Under 10 games to go and the NBA kicks into overdrive for the playoffs. The New Jersey Nets have started early, riding a twelve game winning streak led by their speedy three, Jason Kidd, Richard Jefferson and Vince Carter. Wins over the Heat, Suns, Pistons, Mavericks and Lakers-all playoff teams including several division leaders-during their current streak have crossed the Nets into the threshold of elite teams. The group of elite teams, however, is small.
The NBA is short on competition. Only three teams per conference are title contenders in the field of 16. The Pistons, Heat and Nets run the East Conference.
Cleveland, who boasts an almost identical record to New Jersey lacks the offensive fire power without Larry Hughes to help LeBron James, despite their successful record in March (10-4). Also, nobody knows how LeBron will respond to the playoffs.
New Jersey’s run-n-gun with Kidd, Jefferson, and Carter looks good on the surface, but center Nenad Kristic will be an ineffective big man when he has to battle Miami’s Shaquille O’Neal, as well as Ben and Rasheed Wallace of Detroit.
Size matters in the slow down, grind-it-out halfcourt style play of the playoffs. Just ask Sacramento from 2000-2003.
In the West, the same three contenders from last year reign supreme. The San Antonio Spurs survived Dallas’ early season burst to grind into the first slot in the Southwest Division. Phoenix, six games behind Dallas, is hoping Amare Stoudemire’s return after an almost season-long ankle injury hasn’t been re-aggravated. Though, their defense anchored by Boris Diaw and Shawn Marion should get a win or two versus San Antonio in the Western Conference Finals.
Barring upsets, which require divine intervention in a seven game series, San Antonio, with the league’s second-best record, will meet Dallas, the league’s third-best record in the second round because Dallas is a four seed. Therefore, the two best teams in the Western Conference will play in the second round, not the conference finals as it should be. Dallas Mavericks Coach Avery Johnson, “The Little General,” will be seeing the Spurs’ Tim Duncan, Manu Ginobili and Tony Parker much sooner than deserved.
The seven-game format of the NBA playoffs means no George Mason’s, and midnight will come for the Cinderellas in the semifinals at the latest. Eight seeds don’t beat the top seeds in the NBA; the 1993 Denver Nuggets are the only team to accomplish this feat, and that was with a five-game first round format. An NBA playoff series is too long. They just don’t have the startling intensity of the NCAA Tournament. It’s hard for a less talented team to win four games. The best team almost always wins a best of seven series.
The NBA’s insistence on seeding the top three conference spots based on division leaders guarantees the two best teams in the West will meet before the final round.
The three round playoff format is anti-climactic because upsets don’t happen and the second round is pre-determined.

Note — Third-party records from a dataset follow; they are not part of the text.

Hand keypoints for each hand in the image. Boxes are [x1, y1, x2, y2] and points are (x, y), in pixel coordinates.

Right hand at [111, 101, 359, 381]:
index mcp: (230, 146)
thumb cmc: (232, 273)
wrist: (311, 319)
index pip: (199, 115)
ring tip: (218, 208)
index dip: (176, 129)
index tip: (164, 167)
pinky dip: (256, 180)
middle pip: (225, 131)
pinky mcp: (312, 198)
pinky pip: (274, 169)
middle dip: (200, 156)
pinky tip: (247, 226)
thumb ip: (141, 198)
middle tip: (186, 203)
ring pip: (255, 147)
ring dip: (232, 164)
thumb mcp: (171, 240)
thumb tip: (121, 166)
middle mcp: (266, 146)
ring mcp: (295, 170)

The top four seeds in each conference will see the second round. And only six of the sixteen teams allowed into the playoffs are even serious contenders.
The NBA shouldn’t care if each division is represented because it’s the teams’ job to earn their way into the playoffs. If it had a three-game first round, the NBA might see the competitive intensity of the NCAA Tournament. Maybe then Kobe might see the light of the second round, and the NBA can focus less on the clothes players wear and more on having competitively interesting playoffs.